Malgré tout il en veut à Olga d’avoir mis sur le tapis cette comparaison entre les deux femmes: « Tu aimes trop Amalia, tu veux la voir supérieure à toutes les autres, et, ne trouvant rien d’assez glorieux en Amalia elle-même pour justifier ce piédestal, tu rabaisses les autres femmes pour arriver à tes fins. Le geste d’Amalia n’est pas un geste ordinaire, mais plus tu en parles moins on sait s’il a été grand ou petit, sage ou fou, héroïque ou lâche (…) « .
Labyrinthe
Il y a dans cette incertitude tout comme dans cette prolifération de conjectures contradictoires, quelque chose de fascinant qui tient en haleine. Non pas un suspense comme dans un roman policier, mais quelque chose qui relève de l’attente tandis que le récit se déploie dans des directions multiples nous piégeant dans ses rets un peu à la façon d’une toile d’araignée avec en arrière-fond, inaccessible et pourtant omniprésente, la perspective brumeuse du Château.

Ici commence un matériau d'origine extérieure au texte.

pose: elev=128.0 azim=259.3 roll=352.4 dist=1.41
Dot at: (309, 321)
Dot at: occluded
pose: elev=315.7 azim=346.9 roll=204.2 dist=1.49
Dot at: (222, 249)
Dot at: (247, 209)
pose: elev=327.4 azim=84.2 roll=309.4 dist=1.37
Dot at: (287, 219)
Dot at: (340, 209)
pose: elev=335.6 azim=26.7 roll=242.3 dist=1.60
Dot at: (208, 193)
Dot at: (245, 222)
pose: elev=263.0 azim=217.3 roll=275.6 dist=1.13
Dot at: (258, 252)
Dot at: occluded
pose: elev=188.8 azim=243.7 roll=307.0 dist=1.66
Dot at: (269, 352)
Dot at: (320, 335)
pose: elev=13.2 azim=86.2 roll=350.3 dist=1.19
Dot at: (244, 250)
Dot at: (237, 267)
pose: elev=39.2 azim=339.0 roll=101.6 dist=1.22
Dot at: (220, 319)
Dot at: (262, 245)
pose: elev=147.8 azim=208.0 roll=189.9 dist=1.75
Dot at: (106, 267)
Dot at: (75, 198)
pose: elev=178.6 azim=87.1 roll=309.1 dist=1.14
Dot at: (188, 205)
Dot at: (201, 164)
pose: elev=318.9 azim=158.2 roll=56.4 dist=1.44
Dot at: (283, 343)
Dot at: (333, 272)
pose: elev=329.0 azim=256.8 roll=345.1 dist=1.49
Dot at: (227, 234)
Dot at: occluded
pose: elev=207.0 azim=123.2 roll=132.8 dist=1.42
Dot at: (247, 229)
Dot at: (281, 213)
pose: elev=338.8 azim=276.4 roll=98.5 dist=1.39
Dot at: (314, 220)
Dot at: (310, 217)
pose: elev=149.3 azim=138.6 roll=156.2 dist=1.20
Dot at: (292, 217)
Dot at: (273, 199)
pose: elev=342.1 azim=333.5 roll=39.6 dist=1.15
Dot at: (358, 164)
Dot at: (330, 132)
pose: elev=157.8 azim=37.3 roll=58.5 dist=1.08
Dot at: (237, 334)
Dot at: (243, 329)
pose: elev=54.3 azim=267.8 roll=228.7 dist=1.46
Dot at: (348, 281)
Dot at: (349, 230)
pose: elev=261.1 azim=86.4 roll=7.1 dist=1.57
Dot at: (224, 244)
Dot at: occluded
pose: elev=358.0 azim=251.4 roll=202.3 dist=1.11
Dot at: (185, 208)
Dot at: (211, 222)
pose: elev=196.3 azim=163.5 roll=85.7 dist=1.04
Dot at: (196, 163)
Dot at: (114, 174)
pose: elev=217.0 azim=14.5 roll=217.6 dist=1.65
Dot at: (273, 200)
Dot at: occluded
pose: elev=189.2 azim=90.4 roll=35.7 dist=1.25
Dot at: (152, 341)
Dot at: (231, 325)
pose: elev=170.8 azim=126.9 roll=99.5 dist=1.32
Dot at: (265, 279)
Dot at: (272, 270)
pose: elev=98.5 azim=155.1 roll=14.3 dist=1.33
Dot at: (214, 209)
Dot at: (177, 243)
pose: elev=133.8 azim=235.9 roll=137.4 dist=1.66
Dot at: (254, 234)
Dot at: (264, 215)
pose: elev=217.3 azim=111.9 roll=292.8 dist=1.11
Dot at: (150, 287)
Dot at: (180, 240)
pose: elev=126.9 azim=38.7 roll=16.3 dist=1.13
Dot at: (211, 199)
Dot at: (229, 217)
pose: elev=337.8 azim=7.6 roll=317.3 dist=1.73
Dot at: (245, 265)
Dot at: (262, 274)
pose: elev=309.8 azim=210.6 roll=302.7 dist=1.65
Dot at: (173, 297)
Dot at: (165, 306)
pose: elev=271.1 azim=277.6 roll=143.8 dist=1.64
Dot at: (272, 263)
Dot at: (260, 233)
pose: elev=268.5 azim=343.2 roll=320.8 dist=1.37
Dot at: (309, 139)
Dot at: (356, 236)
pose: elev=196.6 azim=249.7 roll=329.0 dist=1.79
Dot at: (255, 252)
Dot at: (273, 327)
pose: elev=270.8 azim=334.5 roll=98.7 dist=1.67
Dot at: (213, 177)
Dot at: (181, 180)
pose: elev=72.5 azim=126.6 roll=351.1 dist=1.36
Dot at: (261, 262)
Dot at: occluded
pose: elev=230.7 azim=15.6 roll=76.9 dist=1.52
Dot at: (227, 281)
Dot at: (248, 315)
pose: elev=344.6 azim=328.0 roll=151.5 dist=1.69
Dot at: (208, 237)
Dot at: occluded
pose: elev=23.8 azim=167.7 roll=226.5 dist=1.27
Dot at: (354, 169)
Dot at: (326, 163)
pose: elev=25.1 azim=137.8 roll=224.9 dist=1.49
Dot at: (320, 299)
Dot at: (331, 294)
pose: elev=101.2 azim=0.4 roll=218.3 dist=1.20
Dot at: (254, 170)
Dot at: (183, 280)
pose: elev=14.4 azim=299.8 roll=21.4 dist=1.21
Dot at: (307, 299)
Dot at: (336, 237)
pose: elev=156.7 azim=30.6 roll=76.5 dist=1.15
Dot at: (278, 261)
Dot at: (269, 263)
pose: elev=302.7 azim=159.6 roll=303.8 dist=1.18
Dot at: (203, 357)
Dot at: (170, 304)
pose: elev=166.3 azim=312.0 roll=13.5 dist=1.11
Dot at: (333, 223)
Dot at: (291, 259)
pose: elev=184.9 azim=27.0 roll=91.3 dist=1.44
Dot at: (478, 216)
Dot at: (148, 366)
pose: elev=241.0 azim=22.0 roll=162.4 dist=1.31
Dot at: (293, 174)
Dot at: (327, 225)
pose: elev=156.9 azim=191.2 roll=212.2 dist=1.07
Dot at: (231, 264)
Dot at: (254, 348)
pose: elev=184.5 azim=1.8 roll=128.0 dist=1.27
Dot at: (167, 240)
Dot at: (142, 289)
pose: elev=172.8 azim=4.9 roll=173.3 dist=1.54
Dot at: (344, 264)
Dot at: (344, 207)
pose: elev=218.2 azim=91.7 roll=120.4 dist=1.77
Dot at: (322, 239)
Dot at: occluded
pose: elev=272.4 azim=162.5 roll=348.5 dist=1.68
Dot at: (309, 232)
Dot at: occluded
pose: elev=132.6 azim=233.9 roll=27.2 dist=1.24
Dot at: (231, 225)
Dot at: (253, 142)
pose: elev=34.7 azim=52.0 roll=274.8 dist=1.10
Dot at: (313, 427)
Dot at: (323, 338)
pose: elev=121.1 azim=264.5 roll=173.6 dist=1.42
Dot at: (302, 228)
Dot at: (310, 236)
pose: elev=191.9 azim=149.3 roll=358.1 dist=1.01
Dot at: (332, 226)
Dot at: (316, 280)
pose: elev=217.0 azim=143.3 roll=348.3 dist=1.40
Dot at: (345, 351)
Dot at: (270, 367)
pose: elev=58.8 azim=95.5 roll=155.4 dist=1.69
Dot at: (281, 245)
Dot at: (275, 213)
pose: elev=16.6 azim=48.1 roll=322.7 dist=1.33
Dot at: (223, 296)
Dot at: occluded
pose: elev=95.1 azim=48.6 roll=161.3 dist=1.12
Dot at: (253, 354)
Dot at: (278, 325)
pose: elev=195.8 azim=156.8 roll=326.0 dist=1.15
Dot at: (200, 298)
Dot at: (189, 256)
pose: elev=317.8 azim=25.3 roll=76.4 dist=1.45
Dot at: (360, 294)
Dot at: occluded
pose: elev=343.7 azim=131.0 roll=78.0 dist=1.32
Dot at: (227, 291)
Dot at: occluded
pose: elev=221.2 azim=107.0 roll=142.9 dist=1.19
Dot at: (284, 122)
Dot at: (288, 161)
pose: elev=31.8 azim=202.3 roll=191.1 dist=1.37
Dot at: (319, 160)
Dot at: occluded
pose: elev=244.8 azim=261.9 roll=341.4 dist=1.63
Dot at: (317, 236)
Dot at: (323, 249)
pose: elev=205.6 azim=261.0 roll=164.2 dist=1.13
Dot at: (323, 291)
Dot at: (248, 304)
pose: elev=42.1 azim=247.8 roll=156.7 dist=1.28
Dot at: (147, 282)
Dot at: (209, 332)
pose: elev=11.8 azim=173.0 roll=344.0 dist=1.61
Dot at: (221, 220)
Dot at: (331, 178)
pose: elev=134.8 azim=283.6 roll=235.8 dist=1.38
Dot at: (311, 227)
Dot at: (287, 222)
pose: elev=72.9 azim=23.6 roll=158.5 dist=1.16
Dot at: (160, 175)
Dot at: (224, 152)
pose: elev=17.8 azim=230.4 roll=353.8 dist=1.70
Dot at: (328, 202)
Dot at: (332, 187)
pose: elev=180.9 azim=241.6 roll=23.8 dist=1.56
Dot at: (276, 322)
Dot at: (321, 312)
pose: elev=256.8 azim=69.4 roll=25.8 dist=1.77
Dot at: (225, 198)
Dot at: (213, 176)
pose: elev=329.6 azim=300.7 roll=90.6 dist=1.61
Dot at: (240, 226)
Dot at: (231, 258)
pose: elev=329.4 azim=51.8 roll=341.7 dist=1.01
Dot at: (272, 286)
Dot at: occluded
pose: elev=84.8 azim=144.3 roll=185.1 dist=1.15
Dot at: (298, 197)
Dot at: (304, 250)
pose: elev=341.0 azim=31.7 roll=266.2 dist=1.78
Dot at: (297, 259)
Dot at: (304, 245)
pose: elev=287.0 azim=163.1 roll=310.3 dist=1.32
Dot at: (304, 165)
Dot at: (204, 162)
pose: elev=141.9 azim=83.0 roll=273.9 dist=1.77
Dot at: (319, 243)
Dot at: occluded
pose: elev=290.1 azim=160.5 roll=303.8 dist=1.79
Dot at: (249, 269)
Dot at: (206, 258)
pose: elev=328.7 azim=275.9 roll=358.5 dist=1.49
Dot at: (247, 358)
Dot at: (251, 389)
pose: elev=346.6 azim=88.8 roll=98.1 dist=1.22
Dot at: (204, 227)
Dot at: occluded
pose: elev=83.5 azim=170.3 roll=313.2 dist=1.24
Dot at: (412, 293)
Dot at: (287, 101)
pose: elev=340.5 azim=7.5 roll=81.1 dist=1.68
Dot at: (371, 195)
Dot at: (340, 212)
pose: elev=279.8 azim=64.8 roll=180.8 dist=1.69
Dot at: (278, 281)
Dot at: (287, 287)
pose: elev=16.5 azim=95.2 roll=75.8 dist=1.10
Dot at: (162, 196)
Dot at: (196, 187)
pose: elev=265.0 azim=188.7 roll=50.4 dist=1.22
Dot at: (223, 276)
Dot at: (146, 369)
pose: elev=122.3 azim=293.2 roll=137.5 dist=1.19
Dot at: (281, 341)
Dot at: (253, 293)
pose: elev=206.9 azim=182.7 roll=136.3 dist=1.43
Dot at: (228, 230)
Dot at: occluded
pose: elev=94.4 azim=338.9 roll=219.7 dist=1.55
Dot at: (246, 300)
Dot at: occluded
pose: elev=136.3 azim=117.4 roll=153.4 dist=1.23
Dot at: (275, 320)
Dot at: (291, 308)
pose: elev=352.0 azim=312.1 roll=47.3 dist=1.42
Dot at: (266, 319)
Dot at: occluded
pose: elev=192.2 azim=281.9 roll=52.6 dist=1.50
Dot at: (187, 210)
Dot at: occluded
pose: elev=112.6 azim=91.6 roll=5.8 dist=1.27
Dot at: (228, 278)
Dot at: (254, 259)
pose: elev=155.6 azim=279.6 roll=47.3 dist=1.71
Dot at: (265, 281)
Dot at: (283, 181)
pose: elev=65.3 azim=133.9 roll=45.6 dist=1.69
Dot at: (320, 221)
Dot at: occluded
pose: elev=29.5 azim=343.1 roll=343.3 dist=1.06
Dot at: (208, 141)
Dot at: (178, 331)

Château d’où tout émane et vers où tout semble converger, comme le remarque Olga à propos de la déchéance de sa famille: « Non, personne n’a de reproche à se faire, nul ne pouvait agir autrement, tout cela c’était l’influence du Château « .
Réussir à nous faire pénétrer ne serait-ce que pendant la durée d’un spectacle sobrement mais très efficacement mis en scène dans les détours et autres chicanes de ce labyrinthe aussi prenant qu’inextricable n’est pas la moindre réussite de ce très beau spectacle.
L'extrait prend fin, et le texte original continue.